##### Exercise material #####
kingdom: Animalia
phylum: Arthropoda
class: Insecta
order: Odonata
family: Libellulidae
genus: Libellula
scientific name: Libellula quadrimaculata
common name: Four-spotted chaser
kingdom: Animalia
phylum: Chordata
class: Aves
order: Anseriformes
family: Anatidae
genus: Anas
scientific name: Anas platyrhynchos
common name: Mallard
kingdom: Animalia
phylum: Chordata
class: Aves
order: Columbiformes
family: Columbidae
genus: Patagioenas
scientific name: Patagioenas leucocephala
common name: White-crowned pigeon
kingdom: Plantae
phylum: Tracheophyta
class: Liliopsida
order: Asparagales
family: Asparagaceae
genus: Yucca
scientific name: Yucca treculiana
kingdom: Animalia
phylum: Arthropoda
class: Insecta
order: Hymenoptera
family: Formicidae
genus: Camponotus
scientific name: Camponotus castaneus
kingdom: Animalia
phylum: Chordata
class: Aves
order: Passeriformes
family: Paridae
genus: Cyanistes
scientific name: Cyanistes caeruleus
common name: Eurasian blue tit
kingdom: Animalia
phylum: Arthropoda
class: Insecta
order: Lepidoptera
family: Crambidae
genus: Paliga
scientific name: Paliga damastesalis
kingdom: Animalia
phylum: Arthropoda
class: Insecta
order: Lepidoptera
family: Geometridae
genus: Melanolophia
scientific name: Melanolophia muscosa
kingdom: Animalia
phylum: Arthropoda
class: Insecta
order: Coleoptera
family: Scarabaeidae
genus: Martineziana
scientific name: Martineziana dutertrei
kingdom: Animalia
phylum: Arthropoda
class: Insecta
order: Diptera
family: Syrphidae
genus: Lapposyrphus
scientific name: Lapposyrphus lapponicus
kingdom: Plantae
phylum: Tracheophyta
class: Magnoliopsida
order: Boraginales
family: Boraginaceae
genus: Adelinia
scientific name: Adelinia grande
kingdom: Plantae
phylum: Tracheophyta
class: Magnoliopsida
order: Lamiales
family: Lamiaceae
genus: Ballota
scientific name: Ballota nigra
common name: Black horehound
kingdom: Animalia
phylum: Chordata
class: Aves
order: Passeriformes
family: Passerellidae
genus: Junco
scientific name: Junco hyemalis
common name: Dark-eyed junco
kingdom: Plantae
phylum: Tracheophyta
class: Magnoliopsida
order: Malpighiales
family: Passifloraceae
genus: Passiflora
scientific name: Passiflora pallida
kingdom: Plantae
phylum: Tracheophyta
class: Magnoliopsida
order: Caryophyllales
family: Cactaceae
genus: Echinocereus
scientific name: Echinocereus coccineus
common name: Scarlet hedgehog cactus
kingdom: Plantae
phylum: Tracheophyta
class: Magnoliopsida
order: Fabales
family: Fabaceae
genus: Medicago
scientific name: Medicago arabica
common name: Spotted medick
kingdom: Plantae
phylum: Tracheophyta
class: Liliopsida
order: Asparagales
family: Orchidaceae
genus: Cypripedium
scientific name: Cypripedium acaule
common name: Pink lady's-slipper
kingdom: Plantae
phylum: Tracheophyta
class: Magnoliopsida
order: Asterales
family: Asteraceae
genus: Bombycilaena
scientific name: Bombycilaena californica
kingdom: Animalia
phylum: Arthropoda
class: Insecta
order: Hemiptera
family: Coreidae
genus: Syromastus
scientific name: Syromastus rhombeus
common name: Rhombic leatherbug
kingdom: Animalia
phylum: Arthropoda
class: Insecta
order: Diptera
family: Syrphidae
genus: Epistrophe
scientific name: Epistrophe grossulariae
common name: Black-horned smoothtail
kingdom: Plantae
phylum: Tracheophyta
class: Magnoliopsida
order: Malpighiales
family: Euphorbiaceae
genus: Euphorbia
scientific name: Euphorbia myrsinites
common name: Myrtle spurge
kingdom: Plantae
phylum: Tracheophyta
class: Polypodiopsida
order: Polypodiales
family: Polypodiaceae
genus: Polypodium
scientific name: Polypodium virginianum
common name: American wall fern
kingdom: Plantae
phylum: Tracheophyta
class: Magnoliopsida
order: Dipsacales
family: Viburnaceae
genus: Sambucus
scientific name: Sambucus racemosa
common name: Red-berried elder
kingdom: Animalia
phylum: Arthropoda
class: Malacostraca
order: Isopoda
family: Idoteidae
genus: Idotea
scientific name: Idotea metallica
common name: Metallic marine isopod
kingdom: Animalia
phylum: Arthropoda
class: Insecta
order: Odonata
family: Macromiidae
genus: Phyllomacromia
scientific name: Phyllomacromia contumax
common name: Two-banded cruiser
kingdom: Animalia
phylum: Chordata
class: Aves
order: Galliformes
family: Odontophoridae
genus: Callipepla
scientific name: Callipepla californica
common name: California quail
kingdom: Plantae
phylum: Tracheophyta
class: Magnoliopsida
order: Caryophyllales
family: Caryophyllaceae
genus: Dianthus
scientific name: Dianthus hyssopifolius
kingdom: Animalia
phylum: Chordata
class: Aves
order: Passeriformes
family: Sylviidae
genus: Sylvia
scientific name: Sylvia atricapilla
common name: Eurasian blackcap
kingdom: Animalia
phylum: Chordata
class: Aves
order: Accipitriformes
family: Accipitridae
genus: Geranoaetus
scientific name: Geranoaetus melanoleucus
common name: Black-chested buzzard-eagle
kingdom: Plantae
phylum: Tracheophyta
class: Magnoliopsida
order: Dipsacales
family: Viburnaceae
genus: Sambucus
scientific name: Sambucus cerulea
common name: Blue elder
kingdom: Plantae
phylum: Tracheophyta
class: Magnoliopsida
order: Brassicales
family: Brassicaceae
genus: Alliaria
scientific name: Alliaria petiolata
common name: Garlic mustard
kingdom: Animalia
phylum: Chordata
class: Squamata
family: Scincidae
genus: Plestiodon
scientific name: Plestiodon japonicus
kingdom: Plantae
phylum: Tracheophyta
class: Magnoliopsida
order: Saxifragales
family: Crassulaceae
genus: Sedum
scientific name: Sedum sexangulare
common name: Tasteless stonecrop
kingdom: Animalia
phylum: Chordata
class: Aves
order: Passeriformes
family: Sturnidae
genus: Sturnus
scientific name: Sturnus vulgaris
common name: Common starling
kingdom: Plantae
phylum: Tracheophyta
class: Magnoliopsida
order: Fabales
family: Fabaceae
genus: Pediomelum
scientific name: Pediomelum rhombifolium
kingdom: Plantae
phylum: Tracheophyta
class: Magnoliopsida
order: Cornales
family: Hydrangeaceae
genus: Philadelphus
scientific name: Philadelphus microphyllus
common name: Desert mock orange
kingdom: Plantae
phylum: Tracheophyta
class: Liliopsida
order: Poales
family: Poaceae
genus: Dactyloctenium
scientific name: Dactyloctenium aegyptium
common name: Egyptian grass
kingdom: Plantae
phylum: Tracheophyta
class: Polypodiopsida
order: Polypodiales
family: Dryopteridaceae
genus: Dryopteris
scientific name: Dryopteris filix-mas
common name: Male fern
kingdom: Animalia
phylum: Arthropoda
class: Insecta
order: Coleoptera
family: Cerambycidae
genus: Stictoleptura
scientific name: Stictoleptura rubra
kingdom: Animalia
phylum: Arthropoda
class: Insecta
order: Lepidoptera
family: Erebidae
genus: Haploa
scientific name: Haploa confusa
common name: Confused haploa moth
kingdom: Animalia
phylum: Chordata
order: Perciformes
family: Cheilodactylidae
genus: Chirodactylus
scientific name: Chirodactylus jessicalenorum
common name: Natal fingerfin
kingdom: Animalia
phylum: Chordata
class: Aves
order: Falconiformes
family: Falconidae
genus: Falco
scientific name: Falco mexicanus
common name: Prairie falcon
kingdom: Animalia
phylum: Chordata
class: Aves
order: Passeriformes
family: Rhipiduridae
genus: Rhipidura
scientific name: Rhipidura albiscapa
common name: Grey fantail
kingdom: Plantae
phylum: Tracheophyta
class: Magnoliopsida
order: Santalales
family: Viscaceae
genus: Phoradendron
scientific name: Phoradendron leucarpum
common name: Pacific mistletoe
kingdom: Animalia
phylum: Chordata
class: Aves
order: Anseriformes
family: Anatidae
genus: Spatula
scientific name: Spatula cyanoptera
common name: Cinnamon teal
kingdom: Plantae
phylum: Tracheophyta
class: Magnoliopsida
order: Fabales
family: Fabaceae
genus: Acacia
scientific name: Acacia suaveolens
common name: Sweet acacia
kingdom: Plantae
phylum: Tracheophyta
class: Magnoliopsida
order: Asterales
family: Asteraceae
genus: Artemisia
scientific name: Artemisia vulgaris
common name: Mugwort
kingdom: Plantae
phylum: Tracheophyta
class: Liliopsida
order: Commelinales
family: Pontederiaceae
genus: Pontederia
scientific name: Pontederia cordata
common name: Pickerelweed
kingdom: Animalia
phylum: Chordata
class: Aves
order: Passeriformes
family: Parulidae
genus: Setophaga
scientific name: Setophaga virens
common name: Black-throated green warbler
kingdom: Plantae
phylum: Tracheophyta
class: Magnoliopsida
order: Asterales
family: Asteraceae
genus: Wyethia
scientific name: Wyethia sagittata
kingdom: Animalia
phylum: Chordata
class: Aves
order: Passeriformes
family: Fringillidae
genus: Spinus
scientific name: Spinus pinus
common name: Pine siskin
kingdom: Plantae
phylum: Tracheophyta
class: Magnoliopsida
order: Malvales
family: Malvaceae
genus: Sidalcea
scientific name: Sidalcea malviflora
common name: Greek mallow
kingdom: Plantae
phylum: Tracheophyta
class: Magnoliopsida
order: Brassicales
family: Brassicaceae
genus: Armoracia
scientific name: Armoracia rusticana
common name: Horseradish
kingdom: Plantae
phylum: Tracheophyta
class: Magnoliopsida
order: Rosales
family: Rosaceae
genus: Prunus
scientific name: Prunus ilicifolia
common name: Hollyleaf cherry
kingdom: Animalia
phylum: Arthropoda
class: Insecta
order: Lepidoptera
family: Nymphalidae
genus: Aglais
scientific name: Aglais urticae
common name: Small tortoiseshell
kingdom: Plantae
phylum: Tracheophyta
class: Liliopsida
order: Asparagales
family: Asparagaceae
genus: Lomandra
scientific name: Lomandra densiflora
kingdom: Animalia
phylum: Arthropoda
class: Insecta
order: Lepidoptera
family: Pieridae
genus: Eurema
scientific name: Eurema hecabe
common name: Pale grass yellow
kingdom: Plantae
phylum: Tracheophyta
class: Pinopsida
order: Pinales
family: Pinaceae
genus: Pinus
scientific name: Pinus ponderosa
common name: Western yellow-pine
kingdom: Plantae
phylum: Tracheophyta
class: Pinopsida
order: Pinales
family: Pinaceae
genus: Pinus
#####
- Stated problem -
Arrange the lines above as a numbered list, covering the stretch from the start of the items through the line containing "genus: Anas", with both ends included and blank lines dropped.

- Result of this exercise -
1. kingdom: Animalia
2. phylum: Arthropoda
3. class: Insecta
4. order: Odonata
5. family: Libellulidae
6. genus: Libellula
7. scientific name: Libellula quadrimaculata
8. common name: Four-spotted chaser
9. kingdom: Animalia
10. phylum: Chordata
11. class: Aves
12. order: Anseriformes
13. family: Anatidae
14. genus: Anas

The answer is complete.